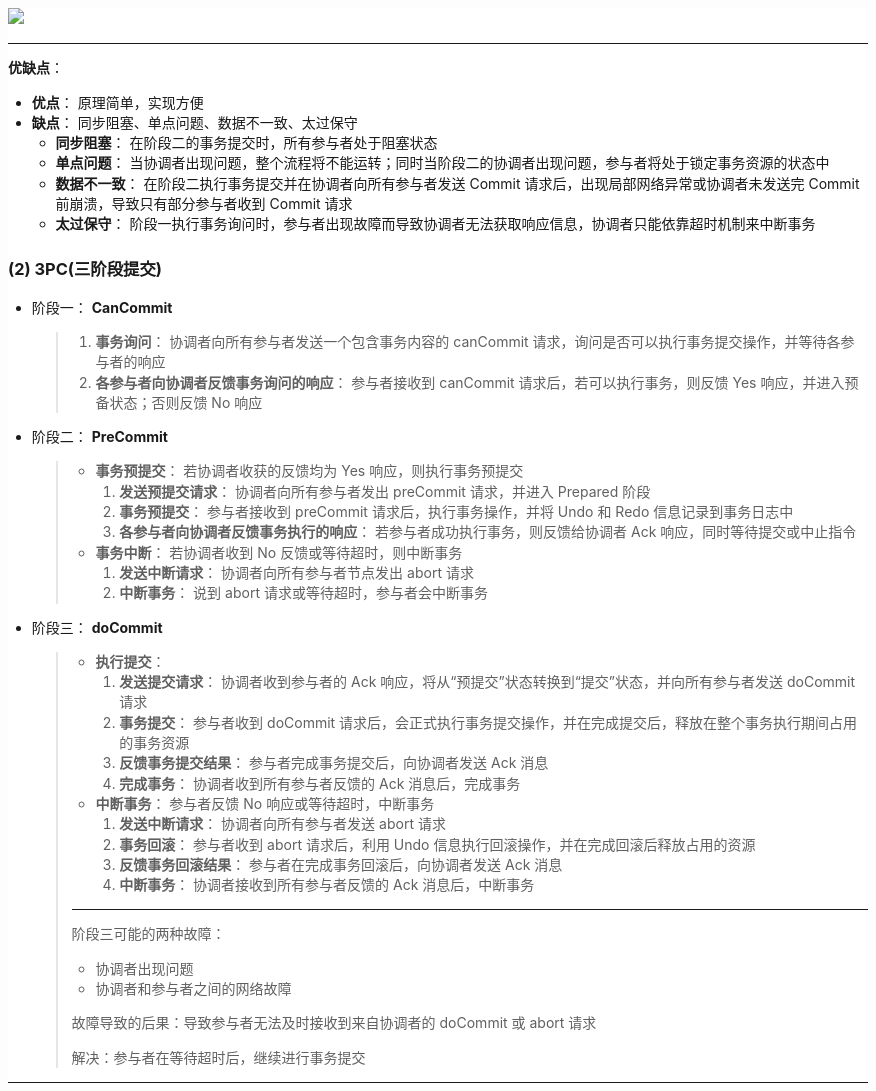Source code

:   ![](../../pics/zookeeper/zookeeper_4.png)

---

**优缺点**： 

- **优点**： 原理简单，实现方便
- **缺点**： 同步阻塞、单点问题、数据不一致、太过保守
  - **同步阻塞**： 在阶段二的事务提交时，所有参与者处于阻塞状态
  - **单点问题**： 当协调者出现问题，整个流程将不能运转；同时当阶段二的协调者出现问题，参与者将处于锁定事务资源的状态中
  - **数据不一致**： 在阶段二执行事务提交并在协调者向所有参与者发送 Commit 请求后，出现局部网络异常或协调者未发送完 Commit 前崩溃，导致只有部分参与者收到 Commit 请求
  - **太过保守**： 阶段一执行事务询问时，参与者出现故障而导致协调者无法获取响应信息，协调者只能依靠超时机制来中断事务

### (2) 3PC(三阶段提交)

- 阶段一： **CanCommit**

  > 1. **事务询问**： 协调者向所有参与者发送一个包含事务内容的 canCommit 请求，询问是否可以执行事务提交操作，并等待各参与者的响应
  > 2. **各参与者向协调者反馈事务询问的响应**： 参与者接收到 canCommit 请求后，若可以执行事务，则反馈 Yes 响应，并进入预备状态；否则反馈 No 响应

- 阶段二： **PreCommit**

  > - **事务预提交**： 若协调者收获的反馈均为 Yes 响应，则执行事务预提交
  >   1. **发送预提交请求**： 协调者向所有参与者发出 preCommit 请求，并进入 Prepared 阶段
  >   2. **事务预提交**： 参与者接收到 preCommit 请求后，执行事务操作，并将 Undo 和 Redo 信息记录到事务日志中
  >   3. **各参与者向协调者反馈事务执行的响应**： 若参与者成功执行事务，则反馈给协调者 Ack 响应，同时等待提交或中止指令
  > - **事务中断**： 若协调者收到 No 反馈或等待超时，则中断事务
  >   1. **发送中断请求**： 协调者向所有参与者节点发出 abort 请求
  >   2. **中断事务**： 说到 abort 请求或等待超时，参与者会中断事务

- 阶段三： **doCommit**

  > - **执行提交**： 
  >   1. **发送提交请求**： 协调者收到参与者的 Ack 响应，将从“预提交”状态转换到“提交”状态，并向所有参与者发送 doCommit 请求
  >   2. **事务提交**： 参与者收到 doCommit 请求后，会正式执行事务提交操作，并在完成提交后，释放在整个事务执行期间占用的事务资源
  >   3. **反馈事务提交结果**： 参与者完成事务提交后，向协调者发送 Ack 消息
  >   4. **完成事务**： 协调者收到所有参与者反馈的 Ack 消息后，完成事务
  > - **中断事务**： 参与者反馈 No 响应或等待超时，中断事务
  >   1. **发送中断请求**： 协调者向所有参与者发送 abort 请求
  >   2. **事务回滚**： 参与者收到 abort 请求后，利用 Undo 信息执行回滚操作，并在完成回滚后释放占用的资源
  >   3. **反馈事务回滚结果**： 参与者在完成事务回滚后，向协调者发送 Ack 消息
  >   4. **中断事务**： 协调者接收到所有参与者反馈的 Ack 消息后，中断事务
  >
  > ---
  >
  > 阶段三可能的两种故障：
  >
  > - 协调者出现问题
  > - 协调者和参与者之间的网络故障
  >
  > 故障导致的后果：导致参与者无法及时接收到来自协调者的 doCommit 或 abort 请求
  >
  > 解决：参与者在等待超时后，继续进行事务提交

---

## EXERCISE
Without including any pictures, copy every line above exactly.

## TASK RESPONSE
Source code

:   ![](../../pics/zookeeper/zookeeper_4.png)

---

**优缺点**： 

- **优点**： 原理简单，实现方便
- **缺点**： 同步阻塞、单点问题、数据不一致、太过保守
  - **同步阻塞**： 在阶段二的事务提交时，所有参与者处于阻塞状态
  - **单点问题**： 当协调者出现问题，整个流程将不能运转；同时当阶段二的协调者出现问题，参与者将处于锁定事务资源的状态中
  - **数据不一致**： 在阶段二执行事务提交并在协调者向所有参与者发送 Commit 请求后，出现局部网络异常或协调者未发送完 Commit 前崩溃，导致只有部分参与者收到 Commit 请求
  - **太过保守**： 阶段一执行事务询问时，参与者出现故障而导致协调者无法获取响应信息，协调者只能依靠超时机制来中断事务

### (2) 3PC(三阶段提交)

- 阶段一： **CanCommit**

  > 1. **事务询问**： 协调者向所有参与者发送一个包含事务内容的 canCommit 请求，询问是否可以执行事务提交操作，并等待各参与者的响应
  > 2. **各参与者向协调者反馈事务询问的响应**： 参与者接收到 canCommit 请求后，若可以执行事务，则反馈 Yes 响应，并进入预备状态；否则反馈 No 响应

- 阶段二： **PreCommit**

  > - **事务预提交**： 若协调者收获的反馈均为 Yes 响应，则执行事务预提交
  >   1. **发送预提交请求**： 协调者向所有参与者发出 preCommit 请求，并进入 Prepared 阶段
  >   2. **事务预提交**： 参与者接收到 preCommit 请求后，执行事务操作，并将 Undo 和 Redo 信息记录到事务日志中
  >   3. **各参与者向协调者反馈事务执行的响应**： 若参与者成功执行事务，则反馈给协调者 Ack 响应，同时等待提交或中止指令
  > - **事务中断**： 若协调者收到 No 反馈或等待超时，则中断事务
  >   1. **发送中断请求**： 协调者向所有参与者节点发出 abort 请求
  >   2. **中断事务**： 说到 abort 请求或等待超时，参与者会中断事务

- 阶段三： **doCommit**

  > - **执行提交**： 
  >   1. **发送提交请求**： 协调者收到参与者的 Ack 响应，将从“预提交”状态转换到“提交”状态，并向所有参与者发送 doCommit 请求
  >   2. **事务提交**： 参与者收到 doCommit 请求后，会正式执行事务提交操作，并在完成提交后，释放在整个事务执行期间占用的事务资源
  >   3. **反馈事务提交结果**： 参与者完成事务提交后，向协调者发送 Ack 消息
  >   4. **完成事务**： 协调者收到所有参与者反馈的 Ack 消息后，完成事务
  > - **中断事务**： 参与者反馈 No 响应或等待超时，中断事务
  >   1. **发送中断请求**： 协调者向所有参与者发送 abort 请求
  >   2. **事务回滚**： 参与者收到 abort 请求后，利用 Undo 信息执行回滚操作，并在完成回滚后释放占用的资源
  >   3. **反馈事务回滚结果**： 参与者在完成事务回滚后，向协调者发送 Ack 消息
  >   4. **中断事务**： 协调者接收到所有参与者反馈的 Ack 消息后，中断事务
  >
  > ---
  >
  > 阶段三可能的两种故障：
  >
  > - 协调者出现问题
  > - 协调者和参与者之间的网络故障
  >
  > 故障导致的后果：导致参与者无法及时接收到来自协调者的 doCommit 或 abort 请求
  >
  > 解决：参与者在等待超时后，继续进行事务提交

---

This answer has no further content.